What concerns me the most about Lyft and Uber’s business models is that this scofflaw mentality and insistence on special treatment regardless of the needs of the city could set a very dangerous precedent. If Lyft and Uber are allowed to operate on their own terms in Madison, what’s to stop other out-of-town companies from doing the same?  What if a “food-sharing” company came in and had people run “restaurants” out of their own homes that violated health department regulations?  What if an out-of-town construction company came in and started deliberately ignoring city laws that restrict construction activity between 7 p.m. and 7 a.m.  What if someone decided to just go ahead and open a peaker coal plant next door to you without seeking permission because they thought that air quality regulations were silly. Laws exist to protect the rights and legitimate interests of citizens.
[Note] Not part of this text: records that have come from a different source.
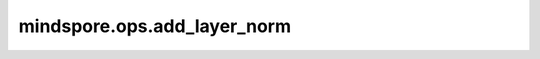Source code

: mindspore.ops.add_layer_norm
============================

.. py:function:: mindspore.ops.add_layer_norm(x1, x2, gamma, beta, epsilon=1e-5, additional_output=False)

    AddLayerNorm算法的实现。

    .. math::
        \begin{aligned}
        x = x1 + x2                                                                        \\
        y = \frac{x - \mathrm{E}[x]}{\sqrt{\mathrm{Var}[x] + \epsilon}} * \gamma + \beta   \\
        \end{aligned}

    .. warning::
        这是一个实验性API，后续可能修改或删除。

    参数：
        - **x1** (Tensor) - AddLayerNorm中加法计算的输入，将会在算子内做 `x1 + x2` 的计算并对计算结果做层归一化。数据类型 float16、bfloat16、float32。
        - **x2** (Tensor) - AddLayerNorm中加法计算的输入，将会在算子内做 `x1 + x2`  的计算并对计算结果做层归一化。数据类型和shape与 `x1` 相同。
        - **gamma** (Tensor) -  可学习参数 :math:`\gamma`。shape支持 1 维度，数据维度和 `x1` 的尾轴相同。数据类型和 `x1` 相同。
        - **beta** (Tensor) - 可学习参数 :math:`\beta`。shape支持 1 维度，数据维度和 `x1` 的尾轴相同。数据类型和 `x1` 相同。
        - **epsilon** (float, 可选) - 添加到分母中的值，以确保数值稳定。默认值： ``1e-5`` 。
        - **additional_output** (bool, 可选) - 表示是否开启 `x=x1+x2` 的输出, 默认值： ``False`` 。

    返回：
        tuple[Tensor]，4个Tensor组成的tuple，层归一化输出和更新后的参数。

        - **y** (Tensor) - 层归一化输出，数据类型和shape与 `x1` 相同。
        - **mean** (Tensor) - 输入的均值, 数据类型和 `x1` 相同。
        - **rstd** (Tensor) - 输入的标准差的倒数，shape同 `mean` 一致。
        - **x** (Tensor) - `x1` + `x2` 的输出。

    异常：
        - **TypeError** - `x1` 不是Tensor。
        - **TypeError** - `x2` 不是Tensor。
        - **TypeError** - `gamma` 不是Tensor。
        - **TypeError** - `beta` 不是Tensor。
        - **TypeError** - `epsilon` 不是float。
        - **TypeError** - `additional_output` 不是bool。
What Lyft and Uber represent is an ideology that has quietly (and sometimes not so quietly) established itself in many parts of the world.  It is an ideology that essentially says that government regulations are inherently bad, regardless of the circumstances.  And it is a means by which citizens lose more and more control over what happens in their communities, as out-of-town companies skirt accountability, act with impunity and operate with little regard for the quality of life in the communities where they set up shop.

If these companies continue to insist on “my way or the highway,” the City of Madison should do the sensible thing and show them the highway out of town.  It’s not hard to find–simply take Interstate 39 south about 80 miles to Interstate 80, turn right and follow the road about 2,000 miles west–all the way back to San Fransisco where they came from.  And once they reach the ocean they should keep on driving west.